Las personas que atendemos en Cruz Blanca son como denomina el Papa Francisco las personas descartadas por gran parte de nuestra sociedad, personas que se encuentran en los márgenes de la vida, en situación de vulnerabilidad por distintas razones: personas con discapacidad, personas víctimas de trata, personas inmigrantes procedentes de ayuda humanitaria, personas sin trabajo, personas en situación de prostitución, personas sin hogar, personas mayores y enfermas… podríamos poner más etiquetas y adjetivos a las personas que atendemos y tener un listado interminable.
Pero esta no es la historia que queremos contar, durante varios meses hemos ido recopilando microhistorias que hemos convertido en formato podcast. Historias pequeñas llenas de esperanza con nombre y apellidos de Amalia, Sancho, Younes, Mari Tere, Silvestre, Tigo, Eugenio, Pepe… hasta 20.
Al escucharlas nos damos cuenta que estos relatos forman parte de la primera Navidad de la historia, que insiste en recordarnos que Dios es un Dios encarnado y que no quiere, ni puede desligarse de nuestra condición humana.
Nuestras microhistorias nos hablan principalmente de caminar junto a personas que atendemos en Cruz Blanca: historias imperceptibles, invisibles, cotidianas… Microhistorias que nunca llenaran las páginas de un periódico, ni van a ser portada en las noticias de la televisión. En cambio, son un canto a la esperanza y a la ilusión.
Son breves relatos de vida que nos muestran lo más importante: la belleza que supone haber superado adversidades, nos muestran el coraje y la fortaleza de personas resilientes, optimistas, capaces, creativas que viven un continuo adviento. Y lo más importante: que persiguen sus sueños y los hacen realidad.

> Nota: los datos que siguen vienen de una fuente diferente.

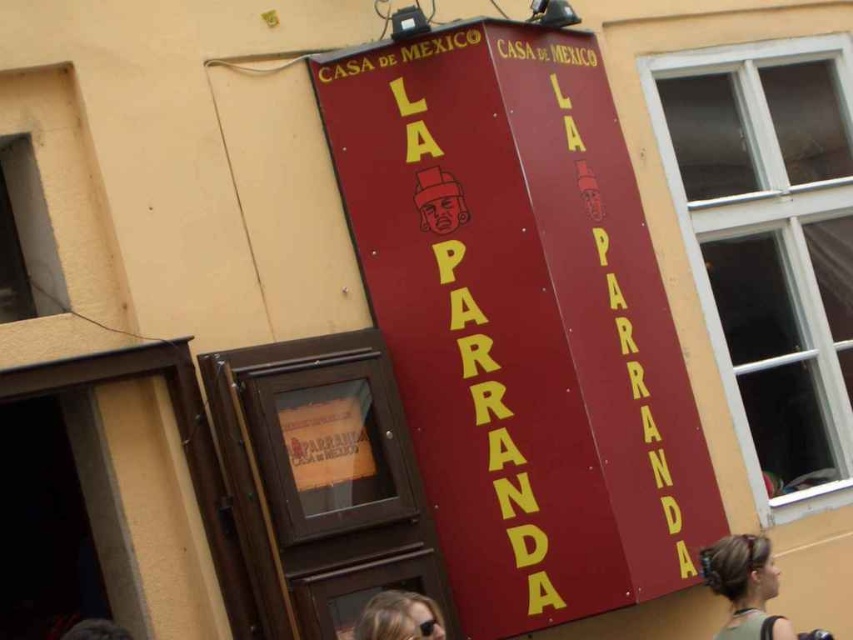
Question: Can you confirm if matte red sign at center is positioned to the right of blonde hair at lower center?

Choices:
 (A) no
 (B) yes

Answer: (B)

Question: Which object is closer to the camera taking this photo?

Choices:
 (A) blonde hair at center
 (B) matte red sign at center
 (C) blonde hair at lower center

Answer: (C)

Question: Which object is positioned farthest from the blonde hair at center?

Choices:
 (A) blonde hair at lower center
 (B) matte red sign at center

Answer: (B)

Question: Which object is the closest to the blonde hair at lower center?

Choices:
 (A) blonde hair at center
 (B) matte red sign at center

Answer: (A)

Question: Does blonde hair at center appear over blonde hair at lower center?

Choices:
 (A) no
 (B) yes

Answer: (A)

Question: Can you confirm if matte red sign at center is positioned below blonde hair at lower center?

Choices:
 (A) yes
 (B) no

Answer: (B)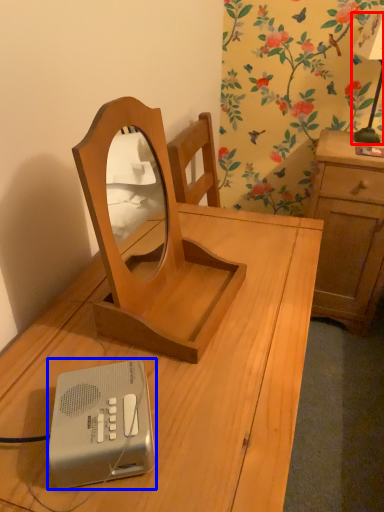
Question: Which object is further to the camera taking this photo, bedside lamp (highlighted by a red box) or ipod (highlighted by a blue box)?

Choices:
 (A) bedside lamp
 (B) ipod

Answer: (A)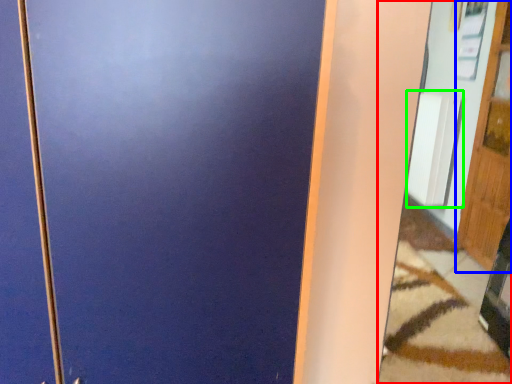
Question: Considering the real-world distances, which object is closest to mirror (highlighted by a red box)? door (highlighted by a blue box) or radiator (highlighted by a green box).

Choices:
 (A) door
 (B) radiator

Answer: (A)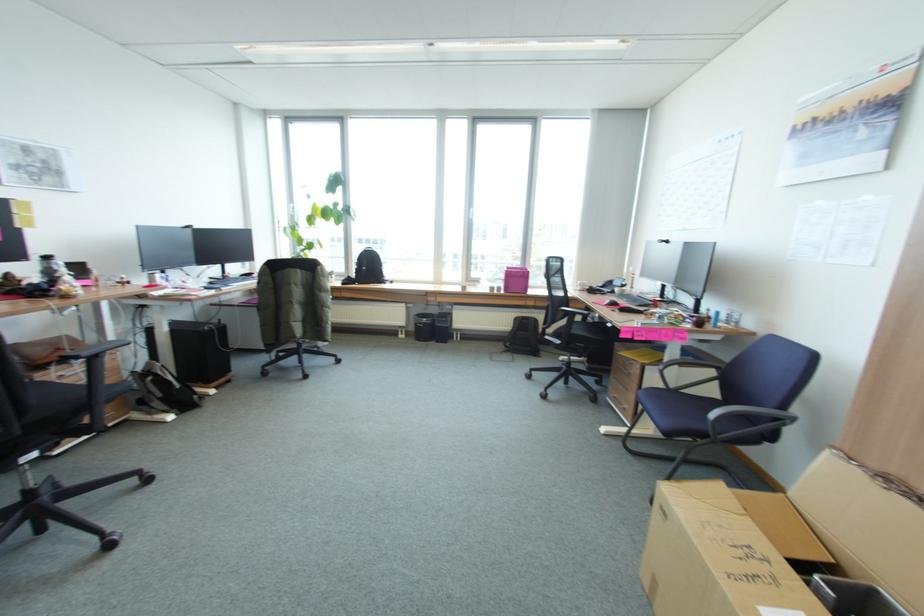
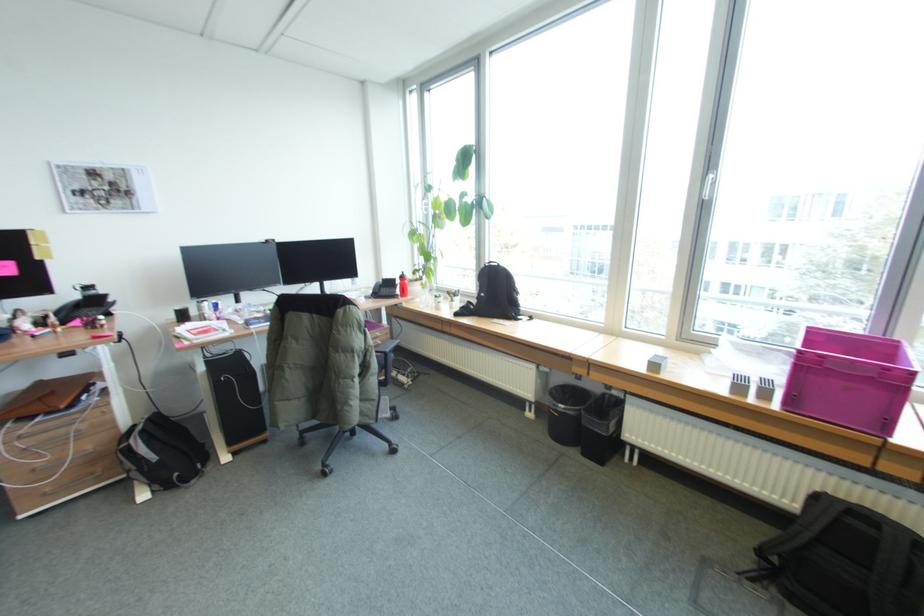
In the second image, find the point that corresponds to point 511,270 in the first image.

(803, 350)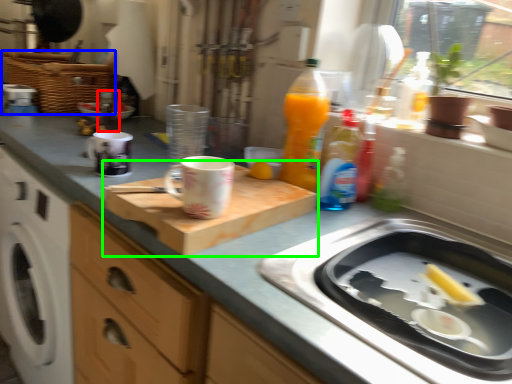
Question: Which object is positioned farthest from bottle (highlighted by a red box)? Select from basket (highlighted by a blue box) and cutting board (highlighted by a green box).

Choices:
 (A) basket
 (B) cutting board

Answer: (B)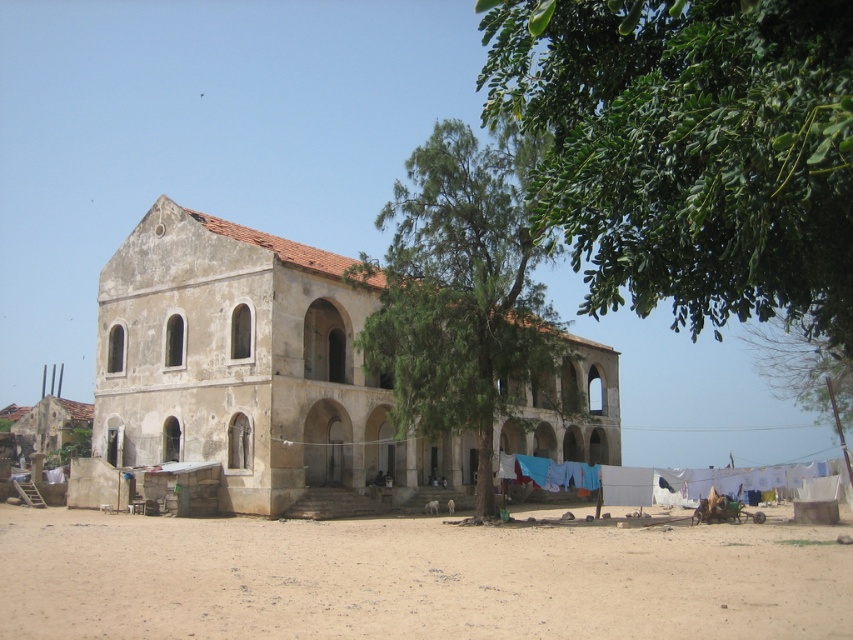
Consider the image. Can you confirm if green leafy tree at upper right is thinner than brown sandy dirt field at lower center?

Yes, green leafy tree at upper right is thinner than brown sandy dirt field at lower center.

Does point (817, 252) lie behind point (21, 550)?

No, it is not.

In the scene shown: Measure the distance between green leafy tree at upper right and camera.

green leafy tree at upper right and camera are 20.72 meters apart from each other.

Where is `green leafy tree at upper right`? Image resolution: width=853 pixels, height=640 pixels. green leafy tree at upper right is located at coordinates (689, 148).

Is beige plaster church at center smaller than green leafy tree at center?

Yes, beige plaster church at center is smaller than green leafy tree at center.

Is point (233, 432) in front of point (427, 344)?

No, (233, 432) is behind (427, 344).

This screenshot has width=853, height=640. I want to click on beige plaster church at center, so click(248, 365).

Who is shorter, green leafy tree at upper right or green leafy tree at center?

With less height is green leafy tree at upper right.

Does green leafy tree at upper right have a lesser height compared to green leafy tree at center?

Hacemos nuestras las palabras de la Dra. Kübler- Ross: “Las personas más bellas con las que me he encontrado son aquellas que han conocido la derrota, el sufrimiento, la lucha, conocido la pérdida, y han encontrado su forma de salir de las profundidades. La gente bella no surge de la nada”.
Os invitamos a escuchar nuestras microhistorias:
https://www.youtube.com/playlist?list=PLMVg5Zqy5DR7anNFf07EpAe4l0HoYmOog
A reflexionar y orar con ellas, enlazaran con otras experiencias, con otras personas que van tejiendo los hilos de los inicios de la historia de salvación que en estos días recordamos. Y como un himno repetimos: ¡Alégrate, hay esperanza!